Yapılacak iş
Aşağıdaki materyalin tüm satırlarını, boş satırları atlayarak numaralı bir liste olarak düzenle. Resimleri yanıta katma.

Gösterilen kayıtlar
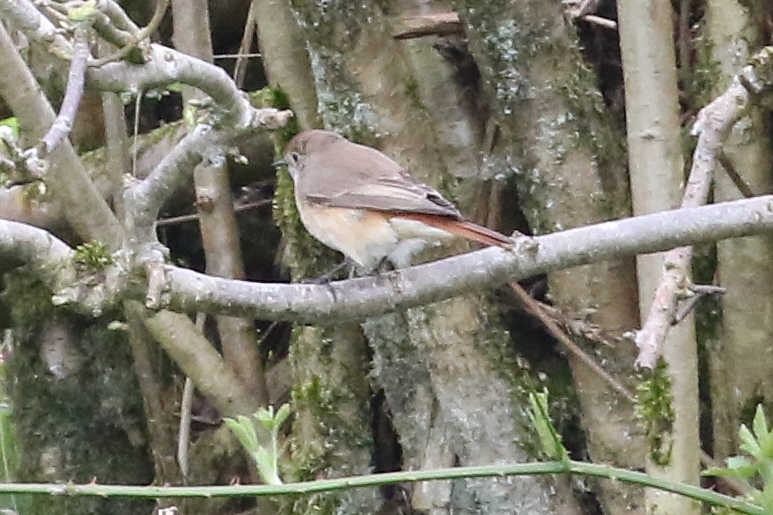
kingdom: Animalia
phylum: Chordata
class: Aves
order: Passeriformes
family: Muscicapidae
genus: Phoenicurus
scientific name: Phoenicurus phoenicurus
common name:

Görevin yanıtı
1. kingdom: Animalia
2. phylum: Chordata
3. class: Aves
4. order: Passeriformes
5. family: Muscicapidae
6. genus: Phoenicurus
7. scientific name: Phoenicurus phoenicurus
8. common name:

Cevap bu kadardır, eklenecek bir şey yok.